**Goal of the exercise:**
Write the data below out again in full, exactly as shown.

**Listed entries:**
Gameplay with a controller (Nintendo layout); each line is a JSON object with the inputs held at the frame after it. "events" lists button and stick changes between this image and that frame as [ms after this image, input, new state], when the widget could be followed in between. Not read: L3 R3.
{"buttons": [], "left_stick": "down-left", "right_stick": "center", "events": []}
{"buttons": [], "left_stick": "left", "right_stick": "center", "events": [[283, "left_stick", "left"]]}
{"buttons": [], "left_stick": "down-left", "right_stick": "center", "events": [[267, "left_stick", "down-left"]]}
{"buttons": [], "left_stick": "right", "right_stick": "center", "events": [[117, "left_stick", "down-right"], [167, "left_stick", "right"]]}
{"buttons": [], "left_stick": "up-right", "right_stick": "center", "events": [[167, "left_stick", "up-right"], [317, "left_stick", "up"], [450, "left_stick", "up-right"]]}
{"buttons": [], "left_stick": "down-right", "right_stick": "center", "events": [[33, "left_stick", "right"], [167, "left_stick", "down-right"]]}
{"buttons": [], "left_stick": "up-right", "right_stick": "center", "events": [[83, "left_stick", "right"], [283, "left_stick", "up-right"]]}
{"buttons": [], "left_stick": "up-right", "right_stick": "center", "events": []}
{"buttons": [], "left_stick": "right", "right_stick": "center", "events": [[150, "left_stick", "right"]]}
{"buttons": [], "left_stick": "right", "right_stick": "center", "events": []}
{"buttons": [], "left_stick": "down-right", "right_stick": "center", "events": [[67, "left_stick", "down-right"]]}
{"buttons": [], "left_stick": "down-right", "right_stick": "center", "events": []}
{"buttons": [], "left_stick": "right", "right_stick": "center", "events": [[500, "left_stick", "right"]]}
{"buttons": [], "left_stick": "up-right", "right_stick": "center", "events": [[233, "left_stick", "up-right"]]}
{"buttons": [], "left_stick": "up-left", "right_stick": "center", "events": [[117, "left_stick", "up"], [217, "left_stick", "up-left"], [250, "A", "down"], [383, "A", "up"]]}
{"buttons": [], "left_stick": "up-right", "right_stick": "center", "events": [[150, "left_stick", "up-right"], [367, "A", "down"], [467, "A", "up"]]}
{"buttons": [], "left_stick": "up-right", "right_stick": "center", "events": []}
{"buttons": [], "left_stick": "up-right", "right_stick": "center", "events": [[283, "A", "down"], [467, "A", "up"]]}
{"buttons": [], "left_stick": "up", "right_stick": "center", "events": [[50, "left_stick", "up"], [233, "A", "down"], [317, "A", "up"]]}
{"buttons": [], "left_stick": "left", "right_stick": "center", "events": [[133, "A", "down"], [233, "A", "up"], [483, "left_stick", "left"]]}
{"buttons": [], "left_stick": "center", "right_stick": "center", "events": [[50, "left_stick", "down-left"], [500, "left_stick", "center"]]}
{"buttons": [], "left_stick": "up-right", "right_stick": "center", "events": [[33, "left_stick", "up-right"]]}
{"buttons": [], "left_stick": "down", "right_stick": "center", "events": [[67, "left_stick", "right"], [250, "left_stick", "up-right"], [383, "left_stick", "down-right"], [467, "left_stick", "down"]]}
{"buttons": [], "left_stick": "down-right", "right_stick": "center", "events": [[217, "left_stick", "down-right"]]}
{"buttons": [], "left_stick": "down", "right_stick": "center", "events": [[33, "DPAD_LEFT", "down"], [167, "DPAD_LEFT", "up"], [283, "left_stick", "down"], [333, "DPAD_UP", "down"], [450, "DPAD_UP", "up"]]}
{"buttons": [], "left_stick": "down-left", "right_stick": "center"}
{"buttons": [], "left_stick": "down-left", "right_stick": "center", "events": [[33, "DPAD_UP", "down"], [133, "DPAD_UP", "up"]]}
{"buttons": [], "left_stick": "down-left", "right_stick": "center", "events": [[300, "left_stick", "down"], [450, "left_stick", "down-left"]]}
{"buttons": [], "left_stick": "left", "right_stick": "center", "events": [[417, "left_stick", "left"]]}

**Output:**
Gameplay with a controller (Nintendo layout); each line is a JSON object with the inputs held at the frame after it. "events" lists button and stick changes between this image and that frame as [ms after this image, input, new state], when the widget could be followed in between. Not read: L3 R3.
{"buttons": [], "left_stick": "down-left", "right_stick": "center", "events": []}
{"buttons": [], "left_stick": "left", "right_stick": "center", "events": [[283, "left_stick", "left"]]}
{"buttons": [], "left_stick": "down-left", "right_stick": "center", "events": [[267, "left_stick", "down-left"]]}
{"buttons": [], "left_stick": "right", "right_stick": "center", "events": [[117, "left_stick", "down-right"], [167, "left_stick", "right"]]}
{"buttons": [], "left_stick": "up-right", "right_stick": "center", "events": [[167, "left_stick", "up-right"], [317, "left_stick", "up"], [450, "left_stick", "up-right"]]}
{"buttons": [], "left_stick": "down-right", "right_stick": "center", "events": [[33, "left_stick", "right"], [167, "left_stick", "down-right"]]}
{"buttons": [], "left_stick": "up-right", "right_stick": "center", "events": [[83, "left_stick", "right"], [283, "left_stick", "up-right"]]}
{"buttons": [], "left_stick": "up-right", "right_stick": "center", "events": []}
{"buttons": [], "left_stick": "right", "right_stick": "center", "events": [[150, "left_stick", "right"]]}
{"buttons": [], "left_stick": "right", "right_stick": "center", "events": []}
{"buttons": [], "left_stick": "down-right", "right_stick": "center", "events": [[67, "left_stick", "down-right"]]}
{"buttons": [], "left_stick": "down-right", "right_stick": "center", "events": []}
{"buttons": [], "left_stick": "right", "right_stick": "center", "events": [[500, "left_stick", "right"]]}
{"buttons": [], "left_stick": "up-right", "right_stick": "center", "events": [[233, "left_stick", "up-right"]]}
{"buttons": [], "left_stick": "up-left", "right_stick": "center", "events": [[117, "left_stick", "up"], [217, "left_stick", "up-left"], [250, "A", "down"], [383, "A", "up"]]}
{"buttons": [], "left_stick": "up-right", "right_stick": "center", "events": [[150, "left_stick", "up-right"], [367, "A", "down"], [467, "A", "up"]]}
{"buttons": [], "left_stick": "up-right", "right_stick": "center", "events": []}
{"buttons": [], "left_stick": "up-right", "right_stick": "center", "events": [[283, "A", "down"], [467, "A", "up"]]}
{"buttons": [], "left_stick": "up", "right_stick": "center", "events": [[50, "left_stick", "up"], [233, "A", "down"], [317, "A", "up"]]}
{"buttons": [], "left_stick": "left", "right_stick": "center", "events": [[133, "A", "down"], [233, "A", "up"], [483, "left_stick", "left"]]}
{"buttons": [], "left_stick": "center", "right_stick": "center", "events": [[50, "left_stick", "down-left"], [500, "left_stick", "center"]]}
{"buttons": [], "left_stick": "up-right", "right_stick": "center", "events": [[33, "left_stick", "up-right"]]}
{"buttons": [], "left_stick": "down", "right_stick": "center", "events": [[67, "left_stick", "right"], [250, "left_stick", "up-right"], [383, "left_stick", "down-right"], [467, "left_stick", "down"]]}
{"buttons": [], "left_stick": "down-right", "right_stick": "center", "events": [[217, "left_stick", "down-right"]]}
{"buttons": [], "left_stick": "down", "right_stick": "center", "events": [[33, "DPAD_LEFT", "down"], [167, "DPAD_LEFT", "up"], [283, "left_stick", "down"], [333, "DPAD_UP", "down"], [450, "DPAD_UP", "up"]]}
{"buttons": [], "left_stick": "down-left", "right_stick": "center"}
{"buttons": [], "left_stick": "down-left", "right_stick": "center", "events": [[33, "DPAD_UP", "down"], [133, "DPAD_UP", "up"]]}
{"buttons": [], "left_stick": "down-left", "right_stick": "center", "events": [[300, "left_stick", "down"], [450, "left_stick", "down-left"]]}
{"buttons": [], "left_stick": "left", "right_stick": "center", "events": [[417, "left_stick", "left"]]}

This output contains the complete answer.